| TRY IT |
Exactness is required. Restate every entry as written.

| SUPPLIED ENTRIES |
═══
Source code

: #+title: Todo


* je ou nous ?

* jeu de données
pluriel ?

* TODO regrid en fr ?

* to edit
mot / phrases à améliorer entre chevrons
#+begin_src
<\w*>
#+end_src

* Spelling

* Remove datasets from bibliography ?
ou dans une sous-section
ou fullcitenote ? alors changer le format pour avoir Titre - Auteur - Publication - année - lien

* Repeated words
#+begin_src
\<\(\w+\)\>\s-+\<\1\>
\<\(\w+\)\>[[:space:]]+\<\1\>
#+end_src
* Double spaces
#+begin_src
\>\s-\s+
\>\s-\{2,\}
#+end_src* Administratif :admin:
═══
| EXERCISE RESPONSE |
Source code

: #+title: Todo


* je ou nous ?

* jeu de données
pluriel ?

* TODO regrid en fr ?

* to edit
mot / phrases à améliorer entre chevrons
#+begin_src
<\w*>
#+end_src

* Spelling

* Remove datasets from bibliography ?
ou dans une sous-section
ou fullcitenote ? alors changer le format pour avoir Titre - Auteur - Publication - année - lien

* Repeated words
#+begin_src
\<\(\w+\)\>\s-+\<\1\>
\<\(\w+\)\>[[:space:]]+\<\1\>
#+end_src
* Double spaces
#+begin_src
\>\s-\s+
\>\s-\{2,\}
#+end_src* Administratif :admin:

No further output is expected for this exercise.